The Bruises Becoming My Silent Screams: Timothy
HA note: The author’s name has been changed to ensure anonymity. “Timothy” is a pseudonym.
Trigger warning: self-injury.
I don’t really remember how I got the idea. It just sort of happened.
I was at a homeschool speech and debate conference run by Communicators for Christ, that traveling caravan that brought NCFCA to the Christian homeschool masses. I wasn’t exactly the model homeschool student. Which doesn’t meant that I wore pentagrams and listened to Korn. It means that, when I liked a girl, I would try to hang out with her. But a guy and a girl hanging out — in the I Kissed Dating Goodbye world — meant that, I don’t know, they’d have sex. And we all know sex leads to social dancing. Or that was the running joke.

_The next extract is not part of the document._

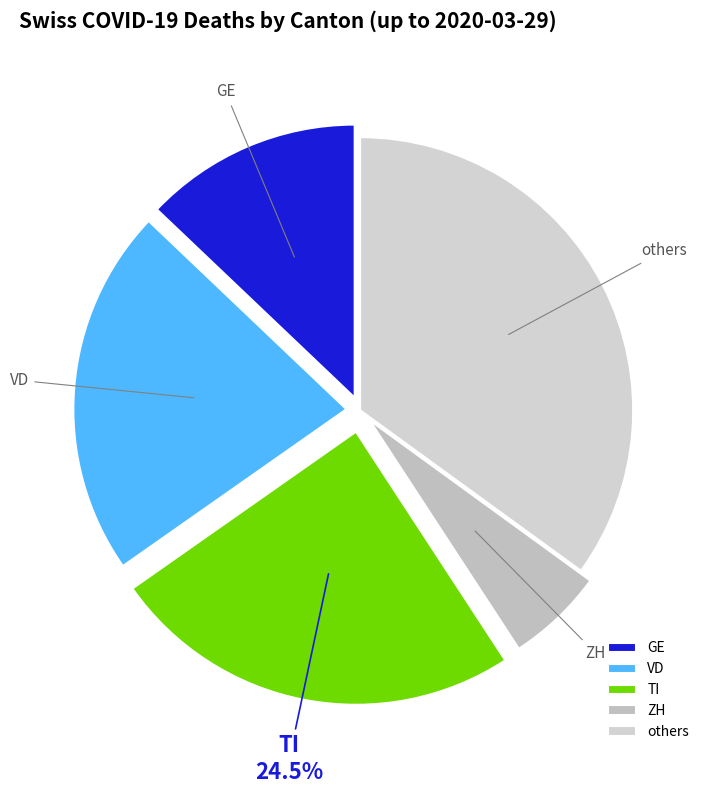

Count the number of slices in the pie.

5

Apparently I spent too much time with this girl. Because I got dragged in front of three sets of parents and — in front of all of them, as well their kids — got raked over the coals for all sorts of questionable activities. Not making out, or holding hands — I don’t even know if the girl liked me, so, yeah, we didn’t get as close as even holding hands. But apparently just talking to a girl for those few extra minutes in between debate classes justified this public inquisition.
Frankly, I was shaken to the core. I had never had experienced such a strange situation, having parents — not mine, mind you, as they weren’t there — criticize me in front of peers, as if to make an example of me. I was horrified and embarrassed.

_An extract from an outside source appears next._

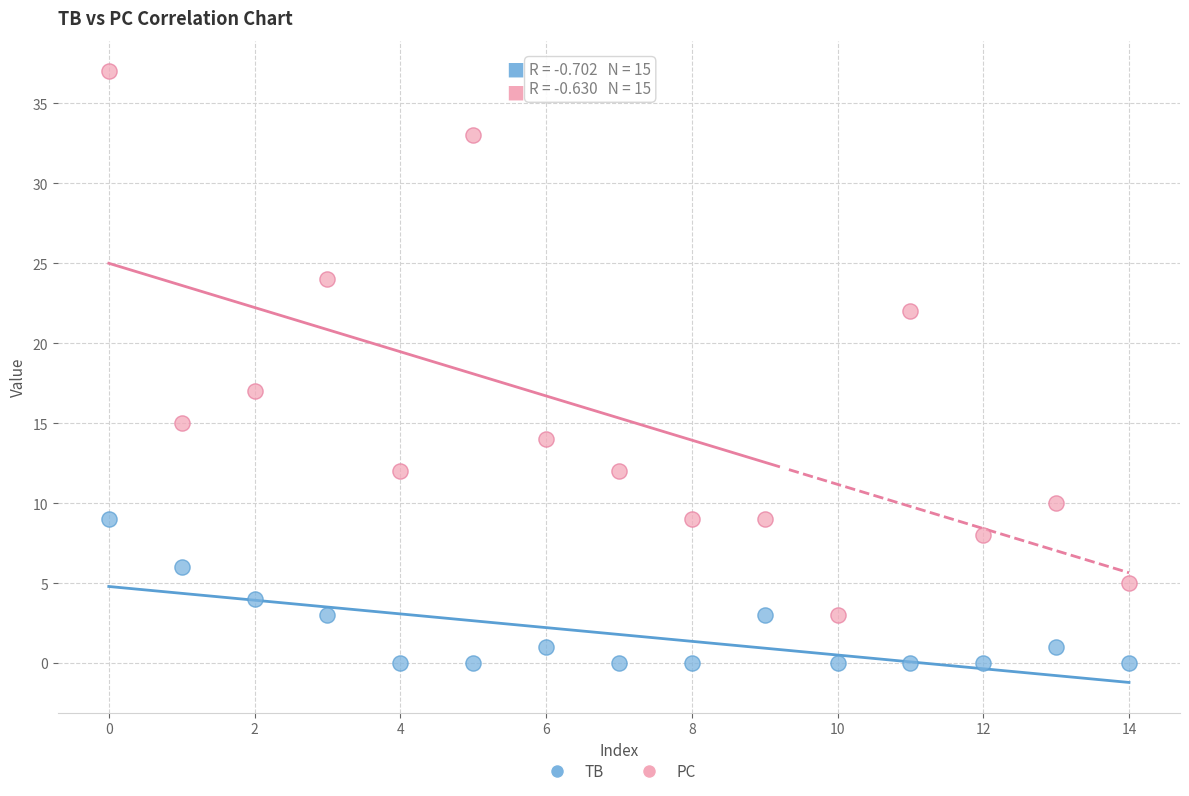

In the PC series, what Y value is closest to 20?

22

I wanted to cry. I felt confused and surrounded and had nowhere to run or hide but just had to sit there for hours, listening to this “purity intervention.” But I already felt like I was a failure. I did not want to be myself in the position of revealing the pain I was in. Then I would have felt even more like a failure.

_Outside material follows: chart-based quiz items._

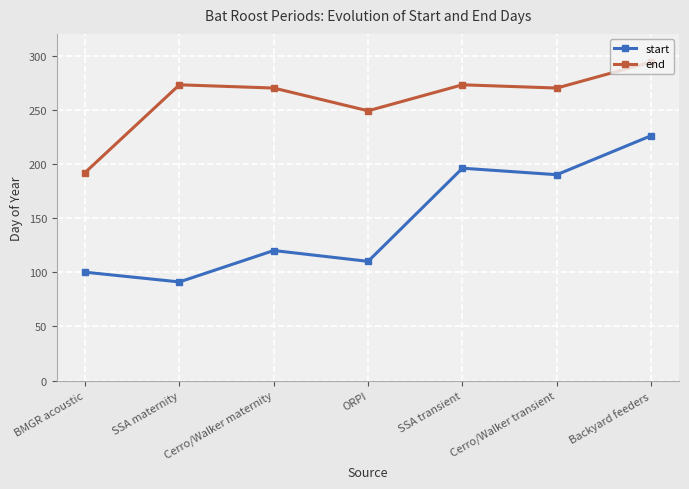

What is the sum of all start values?

1033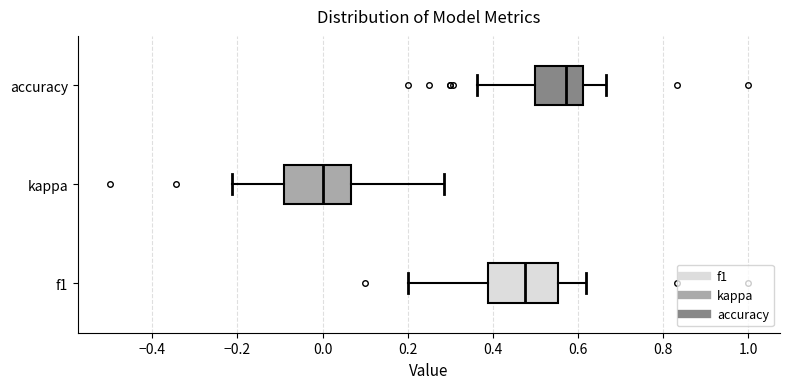

Reading bottom to top, read every box against the x-axis: the position of its median line, the range the box covers, and the ends of its whiskers. The values are not printed on the chart, so give them approximately, as read against the axis.

f1: median 0.48, box 0.38 to 0.56, whiskers 0.20 to 0.62
kappa: median 0.00, box -0.10 to 0.06, whiskers -0.22 to 0.28
accuracy: median 0.58, box 0.50 to 0.62, whiskers 0.36 to 0.66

So after that, in between classes, I would hide in the bathroom. I was embarassed and didn’t want to hang out with anyone. And then I started hitting my thighs. At first just to get the negative energy out. But then I began hitting myself harder. Harder to the point that I was beating myself. The more painful it was physically, the less I felt emotionally. I was using my fists to bruise my skin — the bruises becoming my silent screams.
That was the beginning. For the next few years this became my chief method of releasing stress and turmoil. When parents criticized me, when my parents wouldn’t stand up for me to other busybody parents, when I would later leave Christianity and fundamentalism behind and find myself ostracized by my former friends and communities — I couldn’t bring myself to accept myself as my own self. I’d simply punish myself, my body. I would think, I was predestined for hell. That’s what they probably were thinking anyways. I was a vessel for wrath; I was always a vessel for wrath; I might as well prepare myself for eternal punishment in the here and now.
Now I know better. Now I know that those parents were trapped by their own fears, creating their own prisons of perfection and trying to bring everyone else into their prisons as well. Now I know that my body deserves better, that I deserve better.
It’s taken a long time to find this new strength. But I did find it. And now I refuse to treat my body like those parents treated my spirit.